4. Tag Silvrettahütte – rote Furka – Klostertal – Bielerhöhe

Da für heute Sturm vorhergesagt wurde, lassen wir die Schneeglocke von vorneherein links (oder besser rechts) liegen. Wir halten in Richtung Silvrettagletscher, dann steil hinauf zur roten Furka, der Staatsgrenze und Verbindung ins Klostertal. Das Wetter ist besser als angekündigt, der Wind hält sich zumindest hier in Grenzen. Am Joch werden Seehorn und Großlitzner sichtbar, auch der Litznersattel der Übergang in Richtung Saarbrückener Hütte ist von hier teilweise erkennbar.
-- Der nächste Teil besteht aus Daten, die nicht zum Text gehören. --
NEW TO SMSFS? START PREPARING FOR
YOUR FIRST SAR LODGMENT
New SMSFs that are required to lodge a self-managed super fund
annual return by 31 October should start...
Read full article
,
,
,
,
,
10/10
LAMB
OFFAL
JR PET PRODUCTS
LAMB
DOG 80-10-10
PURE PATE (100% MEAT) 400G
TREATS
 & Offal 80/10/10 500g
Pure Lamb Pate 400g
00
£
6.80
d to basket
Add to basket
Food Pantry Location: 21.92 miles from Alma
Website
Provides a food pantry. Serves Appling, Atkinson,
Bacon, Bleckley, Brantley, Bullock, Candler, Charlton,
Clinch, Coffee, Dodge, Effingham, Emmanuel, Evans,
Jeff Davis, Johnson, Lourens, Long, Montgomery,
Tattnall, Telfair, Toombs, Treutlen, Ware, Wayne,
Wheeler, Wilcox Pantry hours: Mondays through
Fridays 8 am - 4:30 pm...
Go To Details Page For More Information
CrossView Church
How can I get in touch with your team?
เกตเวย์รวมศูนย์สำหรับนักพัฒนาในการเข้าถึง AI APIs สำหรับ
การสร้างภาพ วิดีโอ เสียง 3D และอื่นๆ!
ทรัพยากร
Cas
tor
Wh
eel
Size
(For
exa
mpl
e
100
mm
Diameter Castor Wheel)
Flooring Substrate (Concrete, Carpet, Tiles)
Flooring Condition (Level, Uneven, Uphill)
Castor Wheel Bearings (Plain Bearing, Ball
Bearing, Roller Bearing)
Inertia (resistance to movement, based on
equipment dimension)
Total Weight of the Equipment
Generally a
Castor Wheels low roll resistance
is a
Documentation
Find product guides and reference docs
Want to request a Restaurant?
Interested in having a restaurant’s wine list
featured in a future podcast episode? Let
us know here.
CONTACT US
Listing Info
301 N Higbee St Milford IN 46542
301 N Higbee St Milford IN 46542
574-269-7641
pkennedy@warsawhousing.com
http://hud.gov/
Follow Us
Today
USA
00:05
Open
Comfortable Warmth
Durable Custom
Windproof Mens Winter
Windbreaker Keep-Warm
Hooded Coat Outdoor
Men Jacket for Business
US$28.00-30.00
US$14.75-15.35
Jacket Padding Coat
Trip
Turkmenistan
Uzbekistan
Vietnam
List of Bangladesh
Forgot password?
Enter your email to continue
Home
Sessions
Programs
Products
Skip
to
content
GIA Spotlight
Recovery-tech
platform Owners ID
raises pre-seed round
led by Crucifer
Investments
Die Abfahrt ins Klostertal ist recht gut, erst im Talboden bekommen wir die Auswirkungen der fehlenden nächtlichen Abstrahlung so richtig zu spüren. Mit einem Blick auf die östlich ausgerichteten Hänge wird schnell klar, dass hier und heute der geplante Aufstieg zum Litznersattel keine gute Idee ist. Was weit oben ganz klein anfängt, liegt nun mit recht beeindruckenden Ausmaßen im Klostertal.
Wir nehmen es locker, brausen durch den Sulz hinunter, skaten über den See und setzen uns auf der Sonnenterasse des Hotel Piz Buin zur Ruhe.